Three paper machines at its Savannah, GA, mill and one at its Hudson River mill in Corinth, NY, will be shut down indefinitely. The shutdowns will result in reductions of approximately 610,000 tons of the company's U.S. containerboard capacity (12 percent) and 60,000 tons of its coated freesheet capacity (7.5 percent).

"These are difficult decisions impacting mills with a significant history for our company," stated John Dillon, International Paper chairman and CEO, in a release. "However, the strong dollar has continuously weakened our export business in containerboard while increasing imports of coated paper. We are committed to matching our production with customer demand. Shutting down these machines will allow the two mills to optimize remaining assets to better satisfy our customers."

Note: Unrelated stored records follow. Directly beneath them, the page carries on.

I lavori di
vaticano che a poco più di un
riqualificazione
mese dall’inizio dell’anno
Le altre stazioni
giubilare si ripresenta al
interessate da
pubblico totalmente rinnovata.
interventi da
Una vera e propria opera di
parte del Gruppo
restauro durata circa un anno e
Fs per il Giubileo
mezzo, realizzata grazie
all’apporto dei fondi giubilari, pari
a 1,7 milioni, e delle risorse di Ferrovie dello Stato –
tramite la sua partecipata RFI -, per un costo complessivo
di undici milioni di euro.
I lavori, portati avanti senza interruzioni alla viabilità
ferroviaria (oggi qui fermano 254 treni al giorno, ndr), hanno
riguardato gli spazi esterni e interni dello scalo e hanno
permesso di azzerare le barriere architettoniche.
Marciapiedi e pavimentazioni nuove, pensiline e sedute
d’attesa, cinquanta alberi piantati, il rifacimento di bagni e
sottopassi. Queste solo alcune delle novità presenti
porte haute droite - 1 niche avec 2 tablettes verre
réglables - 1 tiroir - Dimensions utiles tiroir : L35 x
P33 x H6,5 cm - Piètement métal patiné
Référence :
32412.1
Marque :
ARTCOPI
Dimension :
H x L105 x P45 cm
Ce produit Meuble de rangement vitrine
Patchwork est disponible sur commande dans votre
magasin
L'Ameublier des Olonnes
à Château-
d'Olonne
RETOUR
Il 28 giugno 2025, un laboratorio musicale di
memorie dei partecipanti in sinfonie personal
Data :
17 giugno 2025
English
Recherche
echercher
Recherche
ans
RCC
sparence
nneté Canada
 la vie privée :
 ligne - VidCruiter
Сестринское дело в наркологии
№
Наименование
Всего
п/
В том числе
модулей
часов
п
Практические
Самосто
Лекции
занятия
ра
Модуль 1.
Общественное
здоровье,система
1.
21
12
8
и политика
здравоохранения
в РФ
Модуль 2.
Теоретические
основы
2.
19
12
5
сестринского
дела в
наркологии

About 290 jobs will be eliminated at the Savannah mill and 225 will be cut from the Hudson River mill. The other 140 layoffs are a result of an internal reorganization of International Paper's Forest Resources business, based in Savannah. The reorganization will see five regional forestry operations consolidated into three. The two eliminated operations—one in Savannah, the other in Shreveport, LA—will leave regional operations in Jackson, MI; Georgetown, SC; and Augusta, ME. Forest Resource's headquarters will still be located in Savannah.

In late June, IP announced it was eliminating 3,000 jobs from its U.S. work force, which would take place over the next 12 months through a streamlining of the company's staff support functions, as well as by organizational changes within several of its operating businesses.

The reductions represented 10 percent of the company's U.S. salaried work force, excluding its divestiture businesses.

The restructuring plan was aimed at reducing costs and better aligning resources with IP's core businesses of paper, packaging and forest products.